Predatory lenders targeting NFL Players
As the NFL lockout enters its second month, players from at least 16 teams have already sought out extremely aggressive short-term loans with high interest rates, ThePostGame.com has learned.
According to a financing source, these interest rates range from 18 percent to 24 percent, and upon default, they can rise as high as 36 percent.
All of this comes as the NFL Players Association announced nearly two weeks ago it would begin payouts from its war chest -- a lockout fund designed to help keep players afloat during the work stoppage. But while that lifeline was created in part to keep opportunistic lenders at bay, the finances offered by the NFLPA -- as much as $60,000 for some players -- won’t solve all financial ills. And much to the chagrin of some members of the union, the high-risk loan market has begun to attract players.
"There are a lot of people out there pitching these things," an attorney who has advised players on such loans told ThePostGame.com on the condition of anonymity. "It’s almost predatory lending.

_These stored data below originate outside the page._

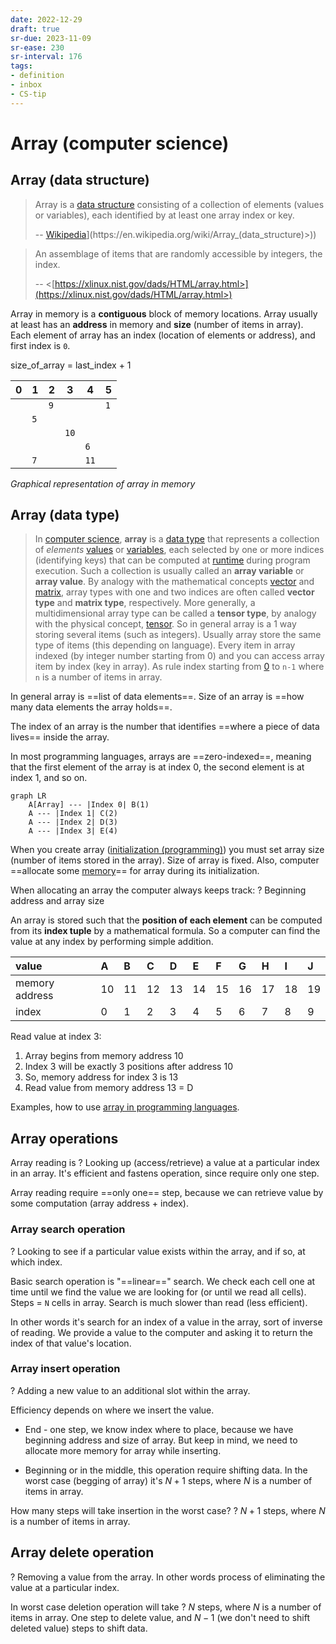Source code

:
 ```yaml
---
date: 2022-12-29
draft: true
sr-due: 2023-11-09
sr-ease: 230
sr-interval: 176
tags:
- definition
- inbox
- CS-tip
---
```


# Array (computer science)

## Array (data structure)

> Array is a [data structure](./data%20structure.md) consisting of a collection of elements (values
> or variables), each identified by at least one array index or key.
>
> -- [Wikipedia](<[https://en.wikipedia.org/wiki/Array_(data_structure)>)](https://en.wikipedia.org/wiki/Array_(data_structure)>))

> An assemblage of items that are randomly accessible by integers, the index.
>
> -- <[https://xlinux.nist.gov/dads/HTML/array.html>](https://xlinux.nist.gov/dads/HTML/array.html>)

Array in memory is a **contiguous** block of memory locations. Array usually at
least has an **address** in memory and **size** (number of items in array). Each
element of array has an index (location of elements or address), and first index
is `0`.

size_of_array = last_index + 1

| 0   | 1   | 2   | 3   | 4   | 5   |
| --- | --- | --- | --- | --- | --- |
|     |     | `9`   |     |     | `1`   |
|     | `5`   |     |     |     |     |
|     |     |     | `10`  |     |     |
|     |     |     |     | `6`   |     |
|     | `7`   |     |     | `11`  |     |
*Graphical representation of array in memory*

## Array (data type)

> In [computer science](./computer%20science.md), **array** is a [data type](./data%20type.md) that represents a
> collection of _elements_ [values](./value%20%28computer%20science%29.md) or
> [variables](./variable%20%28computer%20science%29.md), each selected by one or more
> indices (identifying keys) that can be computed at
> [runtime](./runtime%20%28program%20lifecycle%20phase%29.md) during program execution. Such a
> collection is usually called an **array variable** or **array value**. By
> analogy with the mathematical concepts [vector](./vector.md) and
> [matrix](./matrix%20%28mathematics%29.md), array types with one and two indices are
> often called **vector type** and **matrix type**, respectively. More
> generally, a multidimensional array type can be called a **tensor type**, by
> analogy with the physical concept, [tensor](./tensor.md).
So in general array is a 1 way storing several items (such as integers). Usually
array store the same type of items (this depending on language). Every item in
array indexed (by integer number starting from 0) and you can access array item
by index (key in array). As rule index starting from [0](./zero-based%20numbering.md)
to `n-1` where `n` is a number of items in array.

In general array is ==list of data elements==.
Size of an array is ==how many data elements the array holds==.

The index of an array is the number that identifies ==where a piece of data
lives== inside the array.

In most programming languages, arrays are ==zero-indexed==, meaning that the
first element of the array is at index 0, the second element is at index 1, and
so on.

```mermaid
graph LR
    A[Array] --- |Index 0| B(1)
    A --- |Index 1| C(2)
    A --- |Index 2| D(3)
    A --- |Index 3| E(4)
```


When you create array ([initialization (programming)](./initialization%20%28programming%29.md)) you must set array size
(number of items stored in the array). Size of array is fixed. Also, computer
==allocate some [memory](./computer%20memory.md)== for array during its
initialization.


When allocating an array the computer always keeps track: ? Beginning address
and array size


An array is stored such that the **position of each element** can be computed
from its **index tuple** by a mathematical formula. So a computer can find the
value at any index by performing simple addition.

| value          | A   | B   | C   | D   | E   | F   | G   | H   | I   | J   |
| :------------- | :-- | :-- | :-- | :-- | :-- | :-- | :-- | :-- | :-- | :-- |
| memory address | 10  | 11  | 12  | 13  | 14  | 15  | 16  | 17  | 18  | 19  |
| index          | 0   | 1   | 2   | 3   | 4   | 5   | 6   | 7   | 8   | 9   |

Read value at index 3:

1. Array begins from memory address 10
2. Index 3 will be exactly 3 positions after address 10
3. So, memory address for index 3 is 13
4. Read value from memory address 13 = D

Examples, how to use [array in programming languages](./array%20in%20programming%20languages.md).

## Array operations

Array reading is
?
Looking up (access/retrieve) a value at a particular index in an array.
It's efficient and fastens operation, since require only one step.

Array reading require ==only one== step, because we can retrieve value by some
computation (array address + index).

### Array search operation

? Looking to see if a particular value exists within the array, and if so, at
which index.


Basic search operation is "==linear==" search. We check each cell one at time
until we find the value we are looking for (or until we read all cells). Steps =
`N` cells in array. Search is much slower than read (less efficient).


In other words it's search for an index of a value in the array, sort of inverse
of reading. We provide a value to the computer and asking it to return the index
of that value's location.

### Array insert operation

? Adding a new value to an additional slot within the array.


Efficiency depends on where we insert the value.


- End - one step, we know index where to place, because we have beginning
  address and size of array. But keep in mind, we need to allocate more memory
  for array while inserting.

- Beginning or in the middle, this operation require shifting data. In the worst
  case (begging of array) it's $N+1$ steps, where $N$ is a number of items in
  array.

How many steps will take insertion in the worst case? ? $N+1$ steps, where $N$
is a number of items in array.


## Array delete operation

? Removing a value from the array. In other words process of eliminating the
value at a particular index.


In worst case deletion operation will take ? $N$ steps, where $N$ is a number of
items in array. One step to delete value, and $N-1$ (we don't need to shift
deleted value) steps to shift data.
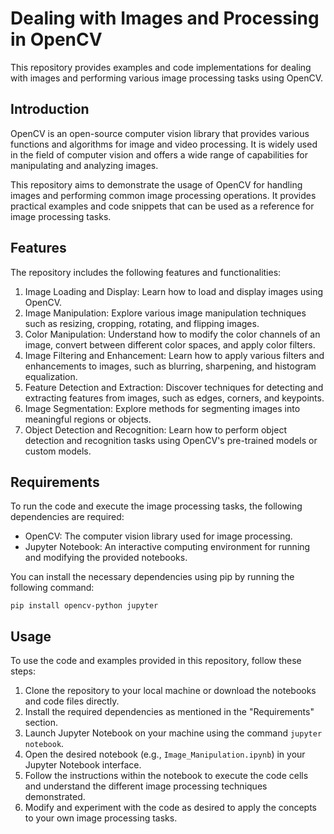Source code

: # Dealing with Images and Processing in OpenCV

This repository provides examples and code implementations for dealing with images and performing various image processing tasks using OpenCV.

## Introduction

OpenCV is an open-source computer vision library that provides various functions and algorithms for image and video processing. It is widely used in the field of computer vision and offers a wide range of capabilities for manipulating and analyzing images.

This repository aims to demonstrate the usage of OpenCV for handling images and performing common image processing operations. It provides practical examples and code snippets that can be used as a reference for image processing tasks.

## Features

The repository includes the following features and functionalities:

1. Image Loading and Display: Learn how to load and display images using OpenCV.
2. Image Manipulation: Explore various image manipulation techniques such as resizing, cropping, rotating, and flipping images.
3. Color Manipulation: Understand how to modify the color channels of an image, convert between different color spaces, and apply color filters.
4. Image Filtering and Enhancement: Learn how to apply various filters and enhancements to images, such as blurring, sharpening, and histogram equalization.
5. Feature Detection and Extraction: Discover techniques for detecting and extracting features from images, such as edges, corners, and keypoints.
6. Image Segmentation: Explore methods for segmenting images into meaningful regions or objects.
7. Object Detection and Recognition: Learn how to perform object detection and recognition tasks using OpenCV's pre-trained models or custom models.

## Requirements

To run the code and execute the image processing tasks, the following dependencies are required:

- OpenCV: The computer vision library used for image processing.
- Jupyter Notebook: An interactive computing environment for running and modifying the provided notebooks.

You can install the necessary dependencies using pip by running the following command:

```
pip install opencv-python jupyter
```

## Usage

To use the code and examples provided in this repository, follow these steps:

1. Clone the repository to your local machine or download the notebooks and code files directly.
2. Install the required dependencies as mentioned in the "Requirements" section.
3. Launch Jupyter Notebook on your machine using the command `jupyter notebook`.
4. Open the desired notebook (e.g., `Image_Manipulation.ipynb`) in your Jupyter Notebook interface.
5. Follow the instructions within the notebook to execute the code cells and understand the different image processing techniques demonstrated.
6. Modify and experiment with the code as desired to apply the concepts to your own image processing tasks.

It's people going to guys who they know are already in debt, or don’t have the ability to pay their bills during the year and [lending them money] at such obscene terms, that you say, 'Hey, no one would ever sign something like this.' But a lot of players are."
Much was made of the NFLPA's preparation for the current lockout, which focused on raising players' financial awareness and surviving a months-long battle with no paychecks in sight. The union even went as far as asking players to save a minimum of three game checks from the 2010 season, in hopes of staving off any financial peril this off-season. But one prominent financial adviser, who also spoke on the condition of anonymity, told ThePostGame.com that it's becoming clear many players didn’t follow the union's advice.